* WHAT YOU SHOULD DO
Restrict the output to the lines below starting at the one that contains "The implementation of the" and ending at the one that contains "2. Section 6.6", and restate them word for word, both ends included.

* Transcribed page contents
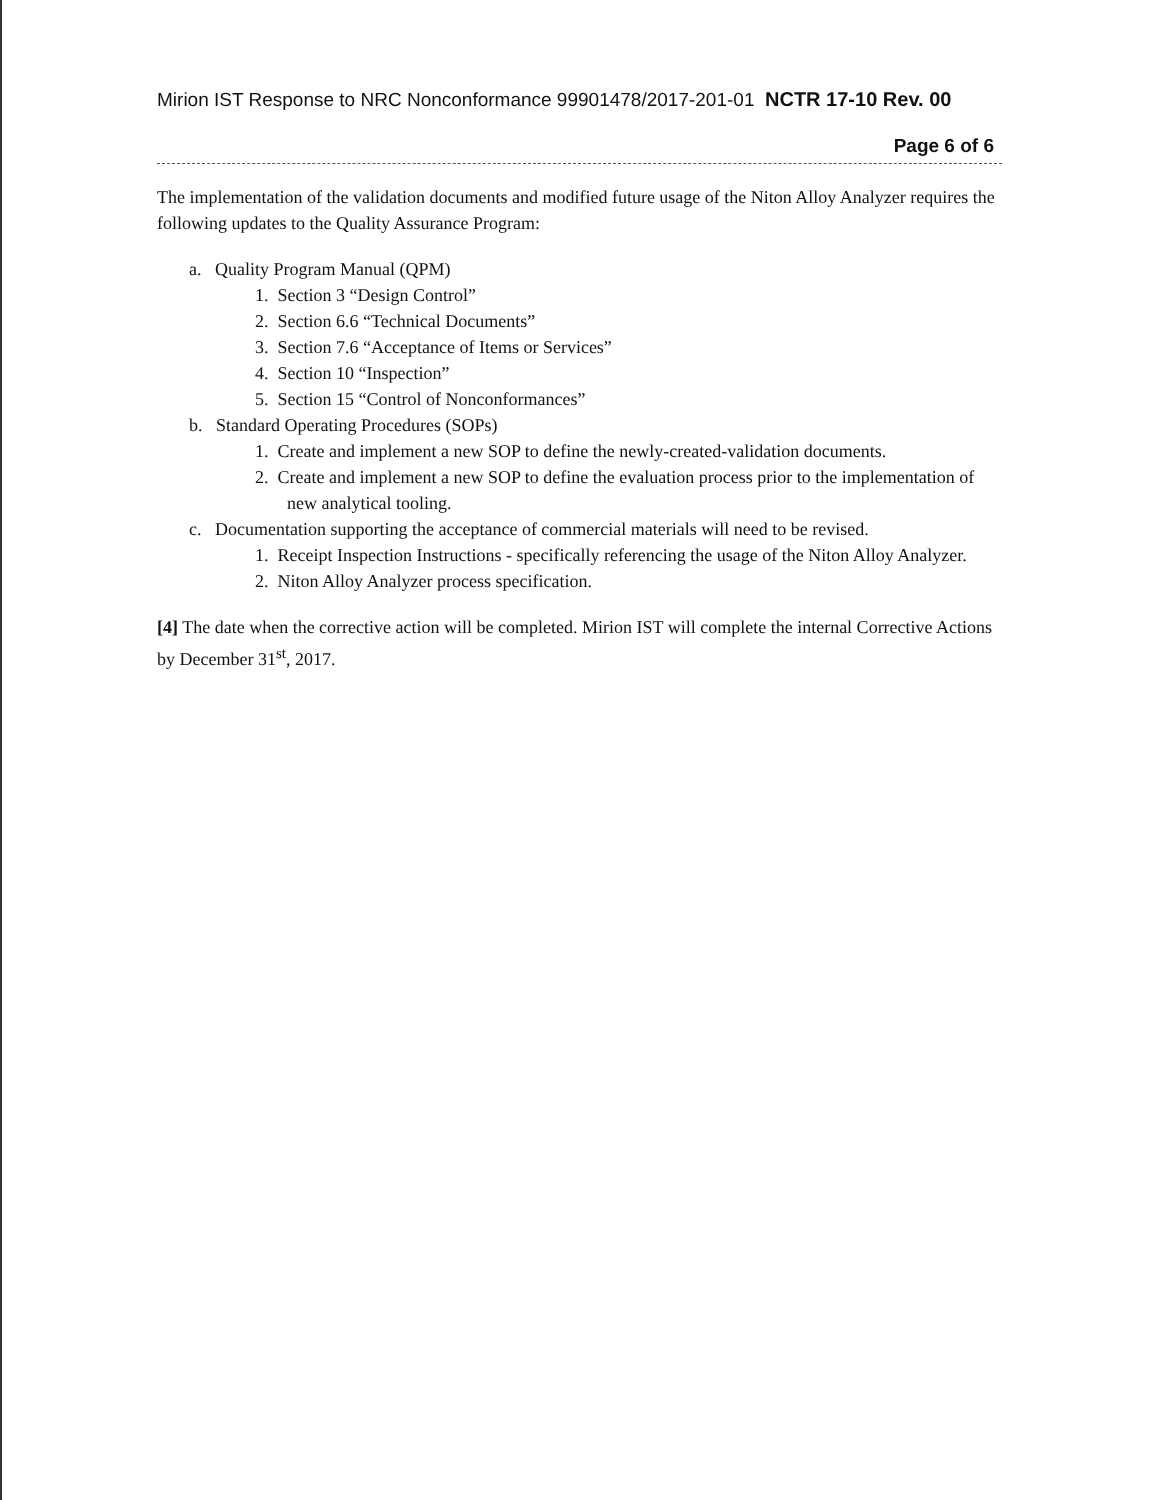Mirion IST Response to NRC Nonconformance 99901478/2017-201-01 NCTR 17-10 Rev. 00
Page 6 of 6
The implementation of the validation documents and modified future usage of the Niton Alloy Analyzer requires the following updates to the Quality Assurance Program:
a. Quality Program Manual (QPM)
1. Section 3 “Design Control”
2. Section 6.6 “Technical Documents”
3. Section 7.6 “Acceptance of Items or Services”
4. Section 10 “Inspection”
5. Section 15 “Control of Nonconformances”
b. Standard Operating Procedures (SOPs)
1. Create and implement a new SOP to define the newly-created-validation documents.
2. Create and implement a new SOP to define the evaluation process prior to the implementation of new analytical tooling.
c. Documentation supporting the acceptance of commercial materials will need to be revised.
1. Receipt Inspection Instructions - specifically referencing the usage of the Niton Alloy Analyzer.
2. Niton Alloy Analyzer process specification.
[4] The date when the corrective action will be completed. Mirion IST will complete the internal Corrective Actions by December 31<sup>st</sup>, 2017.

* EXERCISE RESULT
The implementation of the validation documents and modified future usage of the Niton Alloy Analyzer requires the following updates to the Quality Assurance Program:
a. Quality Program Manual (QPM)
1. Section 3 “Design Control”
2. Section 6.6 “Technical Documents”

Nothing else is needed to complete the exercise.